Let’s say we have a plank of wood which we would like to use to cross a canal. It has a rectangular cross-section and so we could either use it like we have done here, or we could rotate it onto its side, like this. Intuitively we can tell that the plank will be stiffer if the load is applied to the shorter side of the **cross-section.** Some cross-sections are much more efficient at resisting bending than others. The further the material is spread from the bending axis, the stiffer a cross-section tends to be.

The cross-section on the right has more material located far from the bending axis and so is better at resisting bending, even though both cross-sections have the same area. This concept of resistance to bending can be quantified by calculating the area moment of inertia, which is also sometimes called the second moment of area. The area moment of inertia reflects how the area of a cross-section is distributed relative to a particular axis, and so is a measure of how much resistance the cross-section has to bending.

The I-beam locates the majority of the material as far as possible from the bending axis, and so is a very efficient cross-section. This is why it is so commonly used in construction. In this video we’re going to take a detailed look at the area moment of inertia. Let’s start by seeing how it can be calculated for an arbitrary cross-section like the one shown here. The first thing to note is that the area moment of inertia is not a unique property of a cross-section. It quantifies the resistance to bending about a particular axis, and so its value changes depending on where we place this reference axis.

We can approximate the area moment of inertia of a cross-section by splitting it into small elements. Each element contributes to the total area moment of inertia by a quantity equal to its area dA multiplied by Y^2, where Y is the distance to the reference axis, which is the X axis in this case. We can sum up the values for all of the small elements to obtain the area moment of inertia for the entire cross-section. It is denoted by the letter I, and because the X axis is our reference axis, we will give it the subscript X. We can define the area moment of inertia more precisely using integration, like this. And if the Y axis is our reference axis, we can calculate I-Y in the same way.

The area moment of inertia has the unit of length to the fourth power, and because of the squared term it is always a positive quantity. Let’s work through an example where we calculate the I-X and I-Y values for a rectangular cross-section, using those equations. We can consider that the rectangle is made up of multiple thin strips which each have a height equal to dy.

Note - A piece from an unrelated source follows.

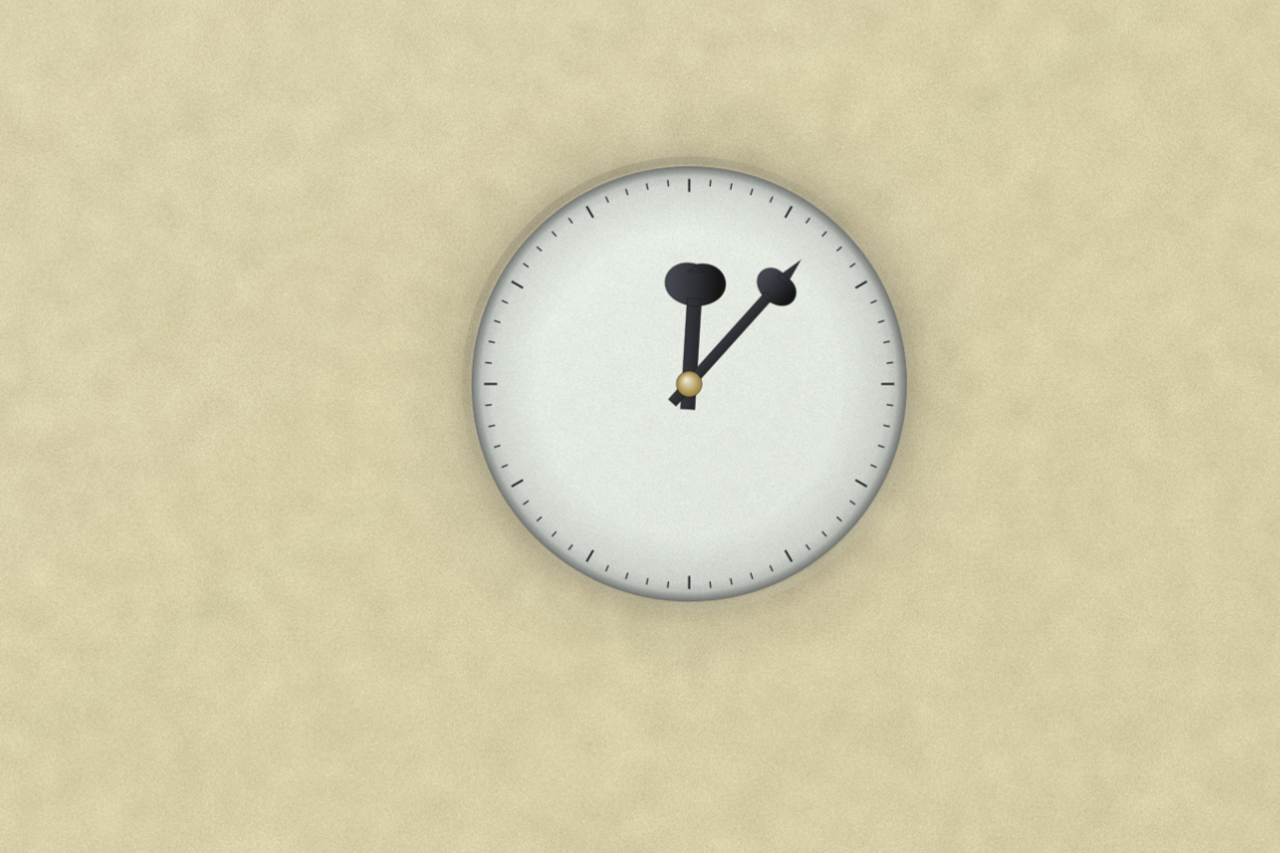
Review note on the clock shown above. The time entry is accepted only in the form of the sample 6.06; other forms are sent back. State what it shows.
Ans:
12.07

Each strip has an area equal to b * dy, which gives us the following integral. The limits of the integral are from the bottom to the top of the rectangle, so from negative h over 2, to h over 2. If we solve this definite integral we end up with I-X being equal to b multiplied by h to the power 3, divided by 12. We can obtain the equation for I-Y by switching the height and the width terms. So there you go, we just calculated the area moment of inertia for a rectangular cross-section using integration.

But calculating integrals can be difficult, so to help us out area moment of inertia equations are often provided in reference texts for a range of common shapes. A few examples are shown here. Usually the equations are provided for centroidal axes, which are axes that pass through the centroid of the cross section. Remember that the centroid is the geometric centre of a cross-section. X-C and Y-C are called the centroidal axes. So what do we do if we need to obtain an area moment of inertia equation for an axis that is not a centroidal axis, but it is too difficult to calculate it using integration? Fortunately there is a method we can use to calculate an adjusted area moment of inertia for any axis that is parallel to a centroidal axis, like this one.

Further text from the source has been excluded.